My mother had me doing some grocery shopping the other day. So I'm walking around Trader Joe's, an awesome reasonably-priced organic foods store, when I noticed this sign. I can't remember exactly what the sign said, but it was something to the effect of, "If your in the mood for some chili tonight...". Therein lies one of my pet peeves: misuse of the possessive your rather than the correct contraction, you + are = you're. And on a publically displayed sign no less! I was going to let it go, but I couldn't stop staring. Then, as I was wandering around looking at all the pretty food, the manager noticed I was being aimless and asked if he could help me find anything. I said no, but that I wanted to point out something and make a suggestion, which he seemed happy hear. I walked over to the sign, showed him, and pointed out the error. I pretended that I was an elementary school teacher and told him that I was not very happy about that sign. I wondered out loud to the manager how many young kids have already seen that sign.
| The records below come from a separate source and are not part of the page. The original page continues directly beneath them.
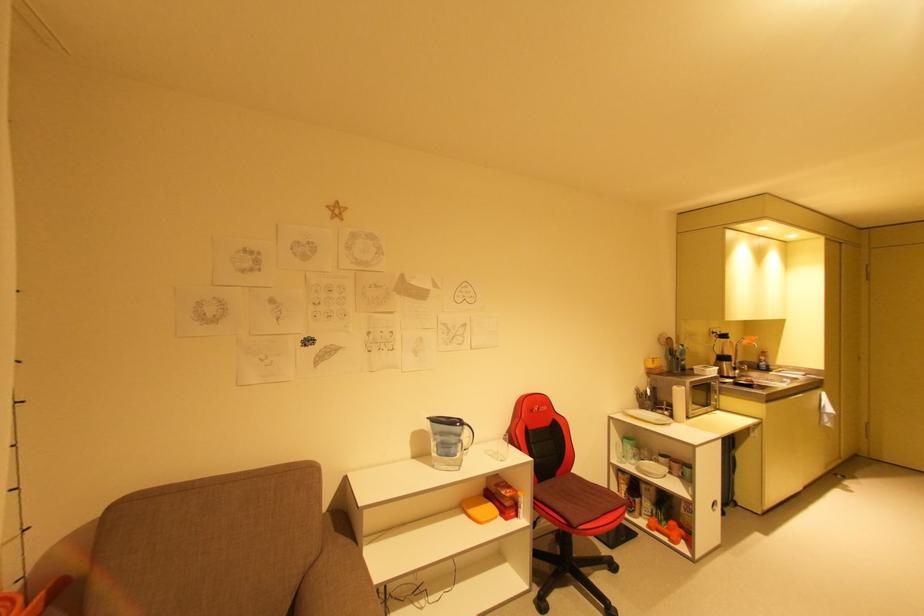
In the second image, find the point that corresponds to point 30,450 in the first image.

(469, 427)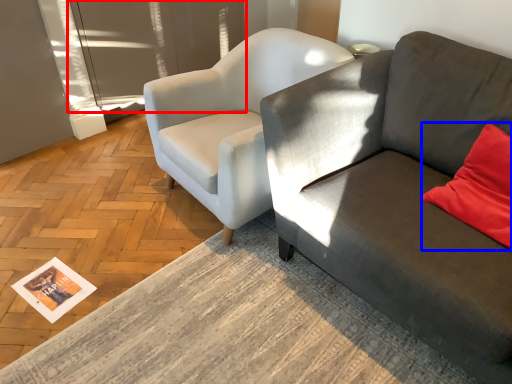
Question: Which point is closer to the camera, glass door (highlighted by a red box) or pillow (highlighted by a blue box)?

Choices:
 (A) glass door
 (B) pillow

Answer: (B)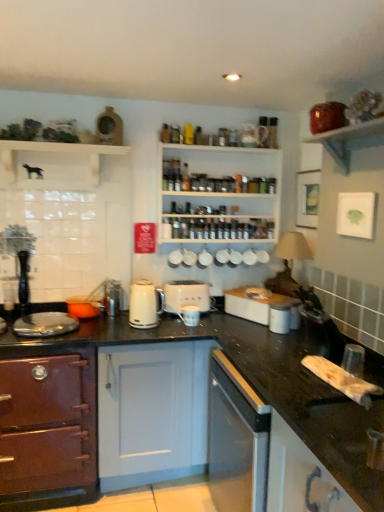
Locate an element on the screen. vacant area that lies to the right of white glossy kettle at center is located at coordinates (182, 330).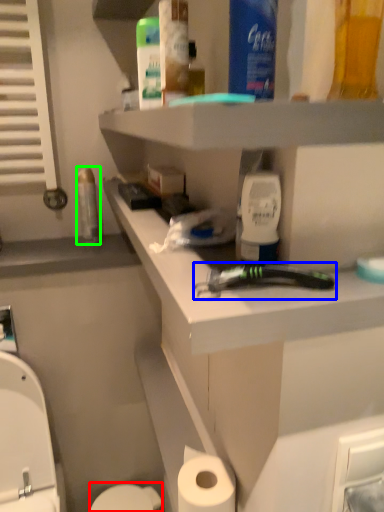
Question: Estimate the real-world distances between objects in this image. Which object is closer to toilet bowl (highlighted by a red box), tool (highlighted by a blue box) or mouthwash (highlighted by a green box)?

Choices:
 (A) tool
 (B) mouthwash

Answer: (B)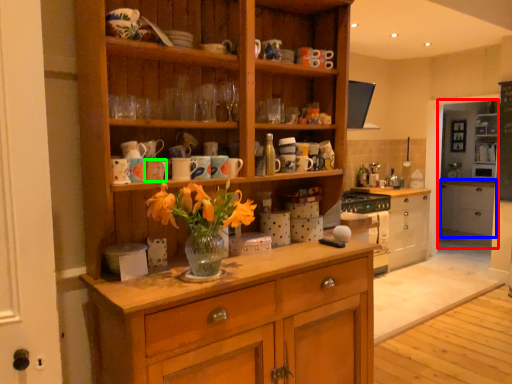
Question: Estimate the real-world distances between objects in this image. Which object is closer to shelf (highlighted by a red box), cabinetry (highlighted by a blue box) or mug (highlighted by a green box)?

Choices:
 (A) cabinetry
 (B) mug

Answer: (A)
They will think that it's ok to make that mistake! He agreed and assured me the sign was old (because that's comforting!) and that it will be coming down soon (but not immediately!).

January 22nd, 2007

weather and sunsets


Yesterday, the DC area received its first dusting of snow of this winter season. This morning/afternoon, as temperatures are slowly rising above freezing, the snow is starting to melt. It was nice to see snow falling. This weather is rather conducive to staying inside all day, in pajamas, with hot chocolate, Campbell's Chicken & Stars soup, saltine crackers and Havarti cheese, and a good book.
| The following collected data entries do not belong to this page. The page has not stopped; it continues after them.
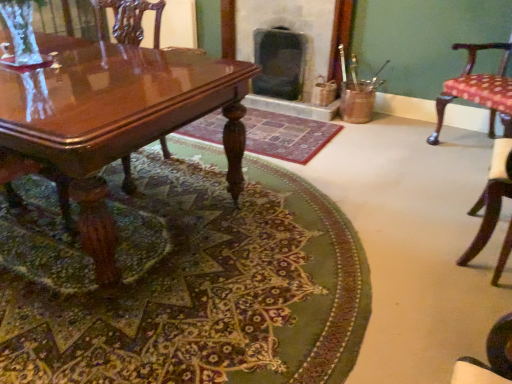
Question: Does dark gray stone fireplace at center, arranged as the 2th fireplace when viewed from the right, have a greater height compared to glossy wood chair at left, the third chair from the right?

Choices:
 (A) yes
 (B) no

Answer: (B)

Question: Is the depth of dark gray stone fireplace at center, arranged as the 2th fireplace when viewed from the right, less than that of glossy wood chair at left, the third chair from the right?

Choices:
 (A) no
 (B) yes

Answer: (A)

Question: Can you confirm if dark gray stone fireplace at center, arranged as the 2th fireplace when viewed from the right, is positioned to the left of glossy wood chair at left, the third chair from the right?

Choices:
 (A) no
 (B) yes

Answer: (A)

Question: From the image's perspective, would you say dark gray stone fireplace at center, arranged as the 2th fireplace when viewed from the right, is shown under glossy wood chair at left, placed as the first chair when sorted from left to right?

Choices:
 (A) no
 (B) yes

Answer: (A)

Question: Considering the relative sizes of dark gray stone fireplace at center, arranged as the 2th fireplace when viewed from the right, and glossy wood chair at left, the third chair from the right, in the image provided, is dark gray stone fireplace at center, arranged as the 2th fireplace when viewed from the right, bigger than glossy wood chair at left, the third chair from the right,?

Choices:
 (A) yes
 (B) no

Answer: (B)

Question: Considering the relative sizes of dark gray stone fireplace at center, the first fireplace when ordered from left to right, and glossy wood chair at left, the third chair from the right, in the image provided, is dark gray stone fireplace at center, the first fireplace when ordered from left to right, smaller than glossy wood chair at left, the third chair from the right,?

Choices:
 (A) yes
 (B) no

Answer: (A)

Question: Can you confirm if green woven rug at center, positioned as the 2th mat in front-to-back order, is wider than carpeted floor at center, placed as the 2th mat when sorted from back to front?

Choices:
 (A) no
 (B) yes

Answer: (A)

Question: Considering the relative positions of green woven rug at center, placed as the first mat when sorted from back to front, and carpeted floor at center, which is counted as the first mat, starting from the front, in the image provided, is green woven rug at center, placed as the first mat when sorted from back to front, to the right of carpeted floor at center, which is counted as the first mat, starting from the front, from the viewer's perspective?

Choices:
 (A) yes
 (B) no

Answer: (A)

Question: Does green woven rug at center, placed as the first mat when sorted from back to front, come in front of carpeted floor at center, placed as the 2th mat when sorted from back to front?

Choices:
 (A) no
 (B) yes

Answer: (A)

Question: Is green woven rug at center, positioned as the 2th mat in front-to-back order, turned away from carpeted floor at center, placed as the 2th mat when sorted from back to front?

Choices:
 (A) yes
 (B) no

Answer: (B)

Question: Is carpeted floor at center, which is counted as the first mat, starting from the front, located within green woven rug at center, placed as the first mat when sorted from back to front?

Choices:
 (A) yes
 (B) no

Answer: (B)

Question: Can you confirm if green woven rug at center, placed as the first mat when sorted from back to front, is bigger than carpeted floor at center, placed as the 2th mat when sorted from back to front?

Choices:
 (A) no
 (B) yes

Answer: (A)

Question: From a real-world perspective, is dark gray stone fireplace at center, the second fireplace from the left, on patterned fabric cushion at right, which appears as the 2th chair when viewed from the left?

Choices:
 (A) no
 (B) yes

Answer: (A)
I'm presently making my way through Climate Change and Biodiversity (Lovejoy and Hannah eds. 2005)- a whirlwind tour reviewing the body of literature and data examining impacts of climate and environmental changes on global biodiversity. I'm hoping that reading this review will inspire me to buckle down and start doing my own literature review, which will enable me to begin forming research plans for my dissertation and write a proposal for grant funds from somewhere so that I can fund a dissertation.

I had forgotten about winter. How gray and cold it is...which probably sounds silly. I had also forgotten about the amount of daylight, or lack thereof. At least my parents don't live in northern Europe. I miss living around the equator, where the sun rises and sets dependably at the same time every day- around 6:30 am and 6:30 pm. Always a dependable and lengthy amount of daylight. It's conducive to rising with the sun and getting things done before the mid-day gets too hot. Then, once the sun goes down, the early evening is favorable for getting things done as well. Here in the U.S., in the mid-northern hemisphere where seasons play a factor in the temperature as well as the amount of available daylight, getting things done seems to be restricted to the few mid-day daylight hours. Early in the morning, it's too dark and cold, as is the evening. Daylight is gray. And what few, strategically placed, manicured trees people have allowed there to be have no leaves and all seem dead during this time of year. I need to move somewhere warm. Soon.